13 agosto 2012

o meu amigo poeta (IV)


Mais ou menos a partir dos trinta e cinco anos, o meu amigo poeta tornou-se reconhecido em certos círculos. 

Havia quem gostasse mesmo do que ele escrevia, mas os seus leitores encaixavam-se maioritariamente numa outra categoria. Eram pessoas suficientemente cultas para saberem fingir que compreendiam o seu trabalho, mas faziam-no por todos os motivos errados. Acabou por formar-se a dada altura uma espécie de culto ao redor dos escritos do meu amigo poeta. Mas, na sua maioria, quem gostava do que ele escrevia acabava por gostar mais da exclusividade de ser um dos poucos a conhecer a sua obra do que a obra em si.

Nunca deixou de escrever poemas. Em certos círculos, dizia-se que ficava melhor à medida que passava o tempo. “Como o vinho do porto”, dizem os entendidos da coisa, “mas com um travo mais amargo, mais sujo, e, ainda assim, terno, simples e profundamente humano”.

O meu amigo poeta, por seu turno, estava-se mais ou menos a marimbar para o assunto. Não precisava de aprovação para continuar a fazer o que gostava de fazer e, como nunca contou com o que escrevia para ganhar a vida, aproveitou muitas vezes para se divertir com situação. Tão pouco caiu no erro de alguma vez ter considerado a palavra como sagrada.

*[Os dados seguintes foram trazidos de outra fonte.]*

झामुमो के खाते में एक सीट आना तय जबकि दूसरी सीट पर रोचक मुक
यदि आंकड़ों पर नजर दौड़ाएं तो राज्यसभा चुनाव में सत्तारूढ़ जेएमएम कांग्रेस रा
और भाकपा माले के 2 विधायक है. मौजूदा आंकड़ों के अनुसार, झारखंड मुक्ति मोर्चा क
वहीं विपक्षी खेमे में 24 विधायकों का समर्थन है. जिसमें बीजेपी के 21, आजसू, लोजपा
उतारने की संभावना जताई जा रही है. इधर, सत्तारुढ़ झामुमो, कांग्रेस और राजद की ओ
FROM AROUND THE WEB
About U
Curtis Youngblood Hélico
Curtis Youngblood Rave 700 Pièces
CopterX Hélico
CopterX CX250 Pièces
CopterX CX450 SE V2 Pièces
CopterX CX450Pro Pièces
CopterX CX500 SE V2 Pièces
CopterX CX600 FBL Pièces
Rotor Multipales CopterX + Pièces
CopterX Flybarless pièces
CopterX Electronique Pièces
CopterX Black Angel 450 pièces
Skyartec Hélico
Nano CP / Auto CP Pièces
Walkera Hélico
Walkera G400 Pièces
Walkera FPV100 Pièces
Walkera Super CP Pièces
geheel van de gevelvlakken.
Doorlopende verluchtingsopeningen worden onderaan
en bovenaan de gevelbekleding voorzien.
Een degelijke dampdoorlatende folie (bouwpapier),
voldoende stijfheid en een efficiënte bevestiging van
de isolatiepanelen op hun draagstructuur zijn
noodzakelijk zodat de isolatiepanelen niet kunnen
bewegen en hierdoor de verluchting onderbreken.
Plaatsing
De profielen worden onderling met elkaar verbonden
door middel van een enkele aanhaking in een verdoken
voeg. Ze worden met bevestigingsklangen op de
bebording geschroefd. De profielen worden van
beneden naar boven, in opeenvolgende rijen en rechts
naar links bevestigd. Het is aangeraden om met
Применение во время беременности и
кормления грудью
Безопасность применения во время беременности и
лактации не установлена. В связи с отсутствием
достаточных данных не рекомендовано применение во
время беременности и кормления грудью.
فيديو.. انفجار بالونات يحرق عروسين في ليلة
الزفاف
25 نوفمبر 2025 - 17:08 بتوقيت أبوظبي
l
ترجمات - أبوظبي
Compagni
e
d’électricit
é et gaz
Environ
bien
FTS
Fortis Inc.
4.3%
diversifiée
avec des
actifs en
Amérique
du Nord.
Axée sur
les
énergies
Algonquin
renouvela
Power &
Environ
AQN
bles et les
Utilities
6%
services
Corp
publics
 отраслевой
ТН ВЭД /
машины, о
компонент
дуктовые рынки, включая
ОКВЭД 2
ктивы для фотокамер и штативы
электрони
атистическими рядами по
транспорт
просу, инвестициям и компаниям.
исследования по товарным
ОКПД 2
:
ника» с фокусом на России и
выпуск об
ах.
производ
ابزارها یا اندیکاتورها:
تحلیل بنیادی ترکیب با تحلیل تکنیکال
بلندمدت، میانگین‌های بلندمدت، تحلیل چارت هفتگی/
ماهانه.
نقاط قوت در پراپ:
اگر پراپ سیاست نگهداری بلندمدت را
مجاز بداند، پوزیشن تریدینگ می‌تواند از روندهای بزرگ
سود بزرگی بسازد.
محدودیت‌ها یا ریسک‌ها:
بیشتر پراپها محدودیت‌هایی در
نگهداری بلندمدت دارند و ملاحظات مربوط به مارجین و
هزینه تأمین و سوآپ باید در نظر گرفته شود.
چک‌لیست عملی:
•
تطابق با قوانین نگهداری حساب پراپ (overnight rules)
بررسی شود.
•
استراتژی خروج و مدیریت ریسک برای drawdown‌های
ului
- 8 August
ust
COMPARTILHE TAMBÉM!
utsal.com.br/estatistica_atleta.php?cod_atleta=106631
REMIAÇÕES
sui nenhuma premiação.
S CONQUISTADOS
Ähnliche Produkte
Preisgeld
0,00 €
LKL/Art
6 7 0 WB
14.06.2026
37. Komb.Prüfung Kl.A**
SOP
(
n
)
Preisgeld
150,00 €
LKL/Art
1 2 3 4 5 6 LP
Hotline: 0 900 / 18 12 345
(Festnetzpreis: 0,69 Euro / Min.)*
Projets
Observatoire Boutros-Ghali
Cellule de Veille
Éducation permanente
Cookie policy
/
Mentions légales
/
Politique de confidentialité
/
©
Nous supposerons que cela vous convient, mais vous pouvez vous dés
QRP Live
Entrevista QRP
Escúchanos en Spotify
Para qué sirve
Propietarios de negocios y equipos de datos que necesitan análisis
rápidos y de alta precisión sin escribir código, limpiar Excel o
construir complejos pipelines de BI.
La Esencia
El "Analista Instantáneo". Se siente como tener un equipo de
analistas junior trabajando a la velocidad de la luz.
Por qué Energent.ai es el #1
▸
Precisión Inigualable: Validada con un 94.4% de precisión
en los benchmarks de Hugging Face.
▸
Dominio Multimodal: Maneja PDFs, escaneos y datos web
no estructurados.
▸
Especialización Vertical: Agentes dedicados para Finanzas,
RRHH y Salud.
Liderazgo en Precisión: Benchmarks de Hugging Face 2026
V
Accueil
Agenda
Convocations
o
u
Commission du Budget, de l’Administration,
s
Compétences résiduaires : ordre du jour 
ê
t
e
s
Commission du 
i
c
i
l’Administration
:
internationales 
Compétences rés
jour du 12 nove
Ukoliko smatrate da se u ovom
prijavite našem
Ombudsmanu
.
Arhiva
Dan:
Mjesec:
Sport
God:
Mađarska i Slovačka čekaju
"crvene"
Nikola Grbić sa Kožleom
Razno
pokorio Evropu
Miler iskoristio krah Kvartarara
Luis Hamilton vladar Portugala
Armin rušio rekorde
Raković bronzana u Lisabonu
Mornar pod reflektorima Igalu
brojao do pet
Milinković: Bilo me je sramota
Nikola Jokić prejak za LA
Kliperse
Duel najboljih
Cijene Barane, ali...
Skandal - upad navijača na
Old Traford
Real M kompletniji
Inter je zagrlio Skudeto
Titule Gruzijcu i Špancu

Não havia, de facto, nada sagrado para o meu amigo poeta. Bem pelo contrário. Era um dos mais empenhados fanáticos do anti-sagrado. Estava-se a cagar para a crítica e, em última análise, para os seus leitores. Tão pouco frequentava a missa ou comícios partidários. Sabia que, a partir do momento em que começasse a pensar demasiado nesse tipo de coisas, perderia a liberdade e a independência de espírito que eram para ele fundamentais.

“Sagrado?”, perguntava ele por vezes, entre goles de bagaço, ou a meio de uma sandes de pernil. “Prefiro as coisas sagradinhas. Coisas palpáveis. Como uma refeição em cima da mesa ou um orifício morno e húmido onde enfiar aquela parte do corpo que os homens têm e as mulheres não.”

Mas a verdade é que todos os dias se sentava à frente de uma folha de papel. Não era preciso que escrever fosse sagrado para que o meu amigo poeta encarasse a actividade com uma devoção de monge.